START DATA FOR ANALYSIS

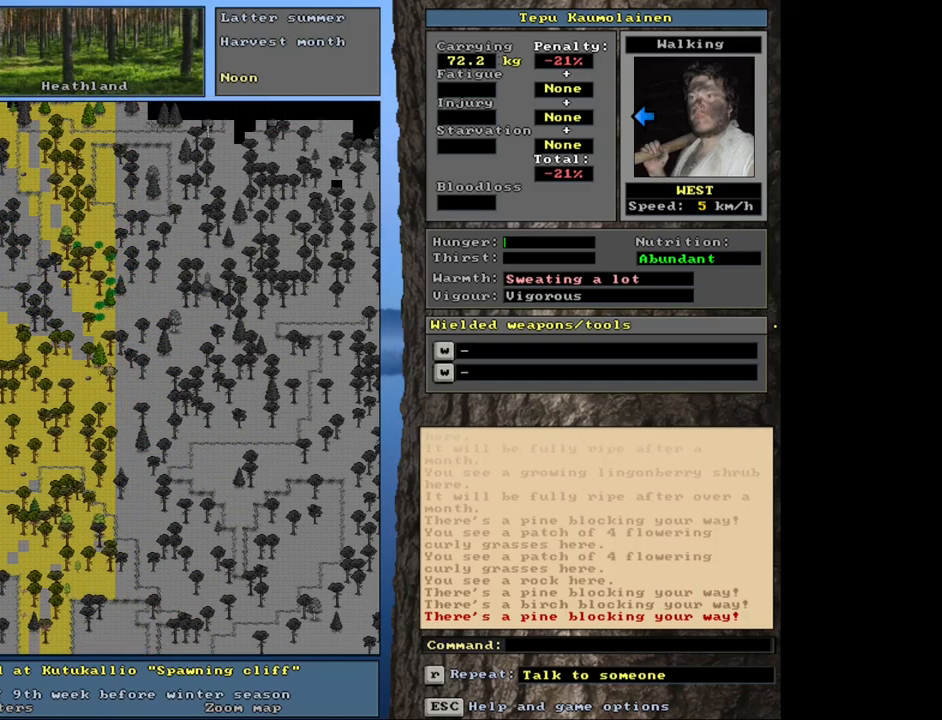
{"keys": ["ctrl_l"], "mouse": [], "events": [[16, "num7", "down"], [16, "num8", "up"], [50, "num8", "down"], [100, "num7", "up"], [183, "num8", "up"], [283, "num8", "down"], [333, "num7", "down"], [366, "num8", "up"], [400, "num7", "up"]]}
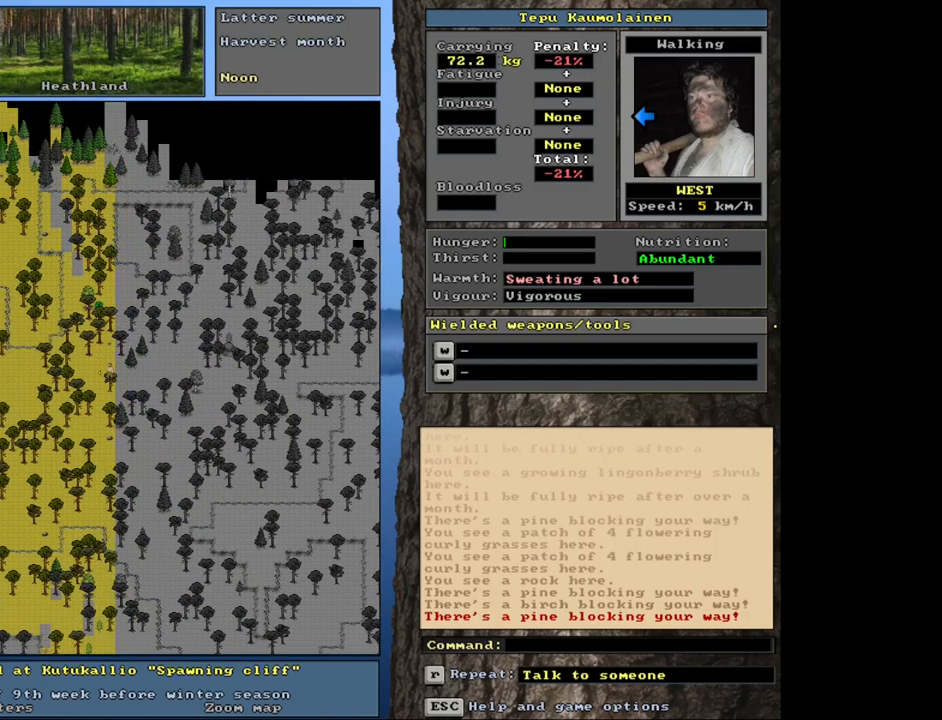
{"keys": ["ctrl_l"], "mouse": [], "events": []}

END DATA FOR ANALYSIS
START DATA FOR ANALYSIS

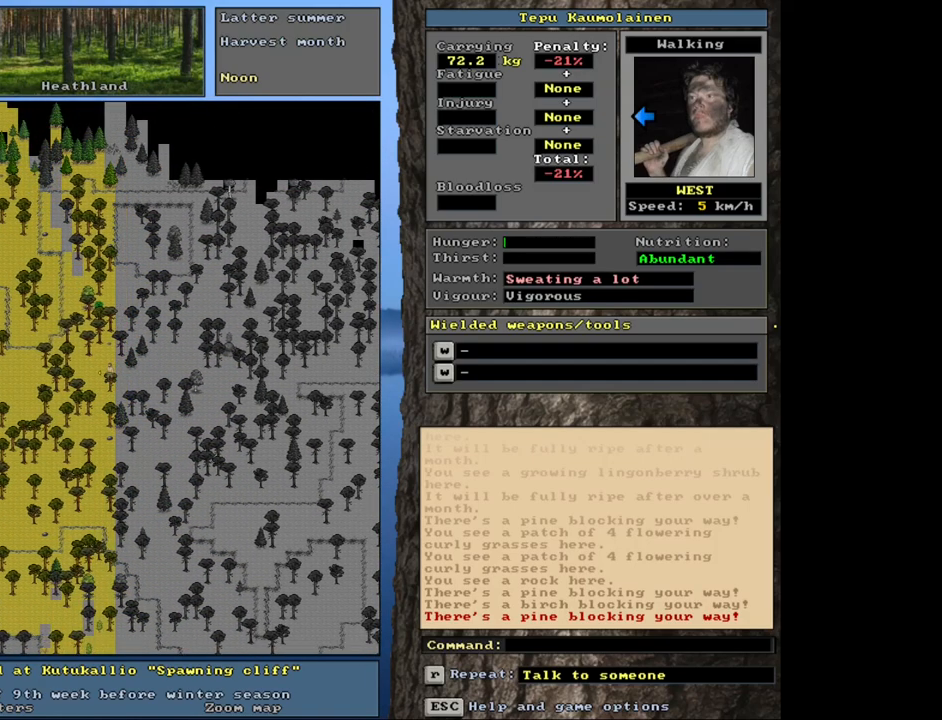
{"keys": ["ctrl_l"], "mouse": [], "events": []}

END DATA FOR ANALYSIS
START DATA FOR ANALYSIS

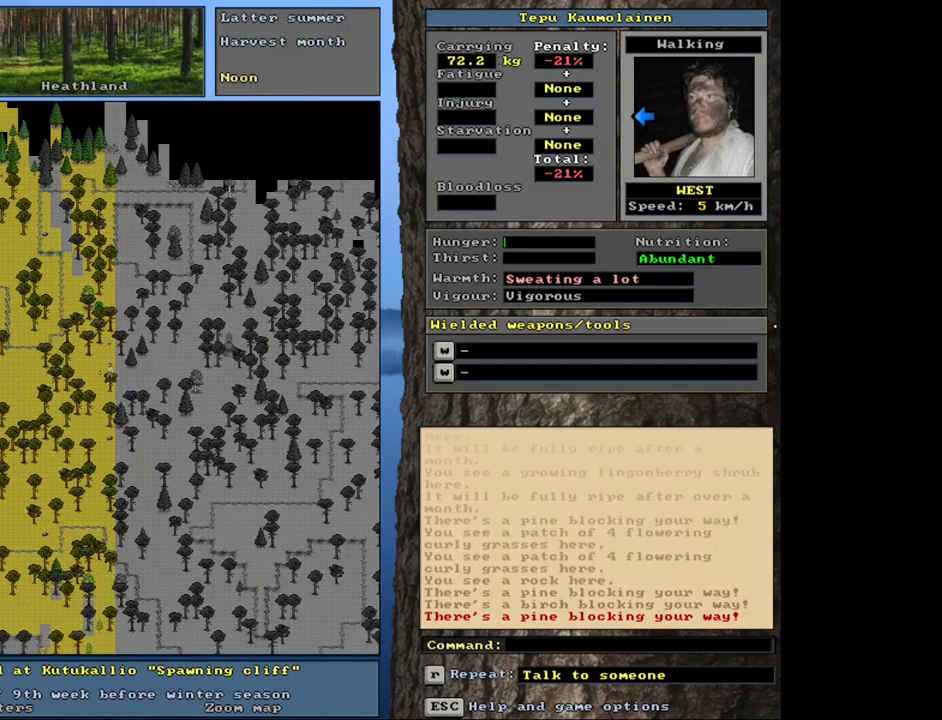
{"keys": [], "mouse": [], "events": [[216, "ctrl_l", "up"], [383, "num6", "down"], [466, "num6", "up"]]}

END DATA FOR ANALYSIS

## EXERCISE REQUIREMENTS
Look through the entries and return each line that has the word "down" in it.

## YOUR SOLUTION
{"keys": ["ctrl_l"], "mouse": [], "events": [[16, "num7", "down"], [16, "num8", "up"], [50, "num8", "down"], [100, "num7", "up"], [183, "num8", "up"], [283, "num8", "down"], [333, "num7", "down"], [366, "num8", "up"], [400, "num7", "up"]]}
{"keys": [], "mouse": [], "events": [[216, "ctrl_l", "up"], [383, "num6", "down"], [466, "num6", "up"]]}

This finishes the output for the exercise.